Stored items
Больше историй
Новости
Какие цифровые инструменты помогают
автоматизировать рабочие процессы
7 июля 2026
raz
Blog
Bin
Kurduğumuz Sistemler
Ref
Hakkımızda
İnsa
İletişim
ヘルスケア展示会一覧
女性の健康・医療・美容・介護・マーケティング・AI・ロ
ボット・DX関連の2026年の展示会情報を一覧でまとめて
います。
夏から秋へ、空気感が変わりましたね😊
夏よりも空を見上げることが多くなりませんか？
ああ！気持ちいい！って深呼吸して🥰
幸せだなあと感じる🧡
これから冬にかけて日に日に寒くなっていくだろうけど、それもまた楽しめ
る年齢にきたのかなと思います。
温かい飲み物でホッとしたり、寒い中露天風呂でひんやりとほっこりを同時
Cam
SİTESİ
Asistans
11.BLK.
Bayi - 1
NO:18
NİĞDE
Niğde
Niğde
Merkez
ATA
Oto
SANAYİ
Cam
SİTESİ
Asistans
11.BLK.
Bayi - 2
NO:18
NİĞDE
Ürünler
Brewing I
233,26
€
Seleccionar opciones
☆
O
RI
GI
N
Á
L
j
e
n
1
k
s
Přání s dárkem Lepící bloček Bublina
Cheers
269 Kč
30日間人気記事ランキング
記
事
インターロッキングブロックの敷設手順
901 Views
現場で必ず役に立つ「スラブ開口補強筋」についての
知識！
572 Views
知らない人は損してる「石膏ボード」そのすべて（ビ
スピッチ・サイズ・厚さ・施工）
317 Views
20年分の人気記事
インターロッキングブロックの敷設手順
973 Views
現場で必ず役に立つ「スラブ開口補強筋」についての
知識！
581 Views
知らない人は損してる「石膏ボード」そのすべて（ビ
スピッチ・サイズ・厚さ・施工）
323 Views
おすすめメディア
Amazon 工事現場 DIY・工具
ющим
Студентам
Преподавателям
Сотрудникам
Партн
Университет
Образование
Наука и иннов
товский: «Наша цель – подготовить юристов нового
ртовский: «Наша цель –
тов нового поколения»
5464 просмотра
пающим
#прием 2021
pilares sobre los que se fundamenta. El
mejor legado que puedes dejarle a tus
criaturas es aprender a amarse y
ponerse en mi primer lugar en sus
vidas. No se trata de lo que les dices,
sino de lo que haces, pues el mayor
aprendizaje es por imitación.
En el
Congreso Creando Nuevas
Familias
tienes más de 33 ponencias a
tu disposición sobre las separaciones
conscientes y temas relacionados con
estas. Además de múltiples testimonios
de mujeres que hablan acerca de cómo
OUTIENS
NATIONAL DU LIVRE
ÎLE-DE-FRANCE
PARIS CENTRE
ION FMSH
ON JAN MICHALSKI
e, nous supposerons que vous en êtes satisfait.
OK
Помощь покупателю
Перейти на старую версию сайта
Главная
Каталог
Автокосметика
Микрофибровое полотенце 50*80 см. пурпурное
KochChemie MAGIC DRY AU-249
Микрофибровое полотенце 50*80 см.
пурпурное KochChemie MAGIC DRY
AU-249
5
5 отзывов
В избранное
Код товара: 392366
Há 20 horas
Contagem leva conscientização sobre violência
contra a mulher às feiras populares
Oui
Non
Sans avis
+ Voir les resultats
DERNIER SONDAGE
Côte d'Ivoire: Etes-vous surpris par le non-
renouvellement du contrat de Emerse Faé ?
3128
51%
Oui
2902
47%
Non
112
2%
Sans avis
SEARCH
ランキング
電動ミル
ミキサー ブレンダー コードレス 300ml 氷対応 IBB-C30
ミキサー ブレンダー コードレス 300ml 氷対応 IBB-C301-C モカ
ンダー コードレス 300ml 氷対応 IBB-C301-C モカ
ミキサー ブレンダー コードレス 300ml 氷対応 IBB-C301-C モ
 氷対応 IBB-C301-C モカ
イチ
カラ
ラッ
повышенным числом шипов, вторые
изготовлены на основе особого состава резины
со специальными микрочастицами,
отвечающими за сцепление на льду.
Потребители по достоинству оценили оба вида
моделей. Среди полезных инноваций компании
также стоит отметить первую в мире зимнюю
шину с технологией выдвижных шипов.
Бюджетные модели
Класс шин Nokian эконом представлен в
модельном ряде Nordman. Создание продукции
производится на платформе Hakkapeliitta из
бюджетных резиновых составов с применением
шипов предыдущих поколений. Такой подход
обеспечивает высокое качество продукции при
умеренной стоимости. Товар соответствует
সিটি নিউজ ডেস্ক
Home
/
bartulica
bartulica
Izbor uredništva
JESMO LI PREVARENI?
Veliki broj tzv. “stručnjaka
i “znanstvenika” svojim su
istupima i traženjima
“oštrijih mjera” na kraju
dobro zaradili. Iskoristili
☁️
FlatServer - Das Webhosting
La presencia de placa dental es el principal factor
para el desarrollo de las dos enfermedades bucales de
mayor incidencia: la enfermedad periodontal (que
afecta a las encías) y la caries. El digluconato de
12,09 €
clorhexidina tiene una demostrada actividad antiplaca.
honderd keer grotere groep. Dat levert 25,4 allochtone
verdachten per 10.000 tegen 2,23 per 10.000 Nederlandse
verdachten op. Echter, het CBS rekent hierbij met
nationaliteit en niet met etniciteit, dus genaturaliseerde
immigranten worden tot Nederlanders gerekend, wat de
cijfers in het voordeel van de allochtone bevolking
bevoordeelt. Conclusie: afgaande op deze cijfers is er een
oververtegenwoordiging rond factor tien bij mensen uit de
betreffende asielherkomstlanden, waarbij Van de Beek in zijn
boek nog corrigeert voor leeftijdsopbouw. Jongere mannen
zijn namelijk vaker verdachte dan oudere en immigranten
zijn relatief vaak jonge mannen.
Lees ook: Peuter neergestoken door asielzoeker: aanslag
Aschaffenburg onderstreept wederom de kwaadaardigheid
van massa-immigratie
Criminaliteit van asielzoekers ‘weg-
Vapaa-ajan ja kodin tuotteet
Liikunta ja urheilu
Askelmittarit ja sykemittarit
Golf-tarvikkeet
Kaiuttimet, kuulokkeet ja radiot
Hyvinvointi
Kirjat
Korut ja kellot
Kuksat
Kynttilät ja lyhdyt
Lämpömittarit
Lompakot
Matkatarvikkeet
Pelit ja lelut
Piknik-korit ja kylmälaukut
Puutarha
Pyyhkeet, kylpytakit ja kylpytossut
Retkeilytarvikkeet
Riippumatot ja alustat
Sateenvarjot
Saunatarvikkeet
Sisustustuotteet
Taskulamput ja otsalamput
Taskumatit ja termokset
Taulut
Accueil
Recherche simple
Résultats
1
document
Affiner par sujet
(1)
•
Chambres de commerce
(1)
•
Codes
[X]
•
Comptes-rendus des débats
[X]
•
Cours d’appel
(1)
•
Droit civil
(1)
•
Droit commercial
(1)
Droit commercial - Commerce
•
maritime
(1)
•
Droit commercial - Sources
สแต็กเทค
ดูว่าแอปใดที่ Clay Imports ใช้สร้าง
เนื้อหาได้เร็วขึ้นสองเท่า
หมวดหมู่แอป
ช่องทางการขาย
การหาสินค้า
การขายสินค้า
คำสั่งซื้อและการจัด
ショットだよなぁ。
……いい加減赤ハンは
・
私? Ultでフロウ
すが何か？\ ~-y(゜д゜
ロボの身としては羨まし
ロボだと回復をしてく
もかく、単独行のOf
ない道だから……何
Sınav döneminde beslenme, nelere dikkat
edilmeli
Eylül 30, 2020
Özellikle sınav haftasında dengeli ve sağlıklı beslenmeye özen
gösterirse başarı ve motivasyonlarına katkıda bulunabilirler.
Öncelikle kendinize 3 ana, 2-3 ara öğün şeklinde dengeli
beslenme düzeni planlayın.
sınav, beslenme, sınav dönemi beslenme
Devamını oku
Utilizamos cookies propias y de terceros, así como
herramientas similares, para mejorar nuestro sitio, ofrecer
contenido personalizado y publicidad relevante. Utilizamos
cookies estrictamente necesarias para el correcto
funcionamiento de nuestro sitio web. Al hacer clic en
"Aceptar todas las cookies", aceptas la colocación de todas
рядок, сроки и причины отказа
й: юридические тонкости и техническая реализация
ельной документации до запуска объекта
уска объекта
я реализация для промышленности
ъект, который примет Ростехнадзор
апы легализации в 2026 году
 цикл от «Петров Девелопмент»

== DESCRIPTION OF THE TASK ==
Reply with nothing but the number of lines in the entries that include "объекта".

== FINISHED TASK ==
2